According to a study, neonatal HBV vaccination reduces the risk of liver cancer and other liver diseases in young adults in China.
The study was conducted by researchers from the Cancer Institute & Hospital at the Chinese Academy of Medical Sciences, Qidong Liver Cancer Institute, China and Yale School of Public Health and School of Medicine. The study was published in PLOS Medicine.
The Merck Co. donated the vaccine and conducted the quality control tests The sponsors of the study had no role in study design, data collection, data analysis, data interpretation, or writing of the manuscript.
In the study, 41 rural towns were randomized and placed into the intervention or control groups. The study was conducted between 1983 and 1990 in Qidong County, a rural area in China with a high incidence of HBV-related primary liver cancer and other liver diseases.
The intervention group meant that all newborns received HBV vaccinations while the control group had no vaccinations for newborns. Two thirds of the control group participants received a catch-up vaccination at age 10-14 years old.

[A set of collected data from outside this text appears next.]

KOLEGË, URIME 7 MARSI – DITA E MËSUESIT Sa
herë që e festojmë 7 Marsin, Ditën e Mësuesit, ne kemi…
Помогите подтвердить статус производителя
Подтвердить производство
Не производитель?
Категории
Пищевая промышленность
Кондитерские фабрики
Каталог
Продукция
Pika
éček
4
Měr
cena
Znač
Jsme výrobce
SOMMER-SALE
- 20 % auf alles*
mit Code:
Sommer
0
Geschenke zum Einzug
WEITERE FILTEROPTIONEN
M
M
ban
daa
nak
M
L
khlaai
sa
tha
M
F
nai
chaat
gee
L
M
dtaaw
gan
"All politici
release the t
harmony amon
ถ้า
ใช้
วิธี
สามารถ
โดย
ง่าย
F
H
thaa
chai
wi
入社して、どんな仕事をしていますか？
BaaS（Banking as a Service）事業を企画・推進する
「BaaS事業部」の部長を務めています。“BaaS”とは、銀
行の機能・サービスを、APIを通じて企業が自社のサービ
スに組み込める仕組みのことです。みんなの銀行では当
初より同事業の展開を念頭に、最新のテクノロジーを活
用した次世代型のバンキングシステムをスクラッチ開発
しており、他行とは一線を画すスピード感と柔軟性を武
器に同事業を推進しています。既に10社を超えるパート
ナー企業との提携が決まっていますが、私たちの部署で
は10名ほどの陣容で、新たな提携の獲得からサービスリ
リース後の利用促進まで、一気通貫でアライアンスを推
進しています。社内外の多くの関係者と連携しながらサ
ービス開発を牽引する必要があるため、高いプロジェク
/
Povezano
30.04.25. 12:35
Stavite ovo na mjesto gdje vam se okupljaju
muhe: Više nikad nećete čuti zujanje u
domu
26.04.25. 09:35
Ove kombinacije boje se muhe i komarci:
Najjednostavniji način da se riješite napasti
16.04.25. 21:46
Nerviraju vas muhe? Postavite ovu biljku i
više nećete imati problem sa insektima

After collecting data on new cases of liver diseases over 30 years from a population-based tumor registry, the researchers estimated that the protective efficacy of vaccination was 84% for primary liver cancer, 70& for death from liver disease and 69% for the incidence of infant fulminant hepatitis.
The analysis showed that the efficacy of the catch-up vaccination on HBsAG seroprevalence in early adulthood was weak compared to neonatal vaccination.
The authors of the study assert that the results also suggest that an adolescence booster should be considered in people who were born to HBsAG-positive mothers and completed HBV neonatal vaccination series.
The authors also claim that no competing interests exist.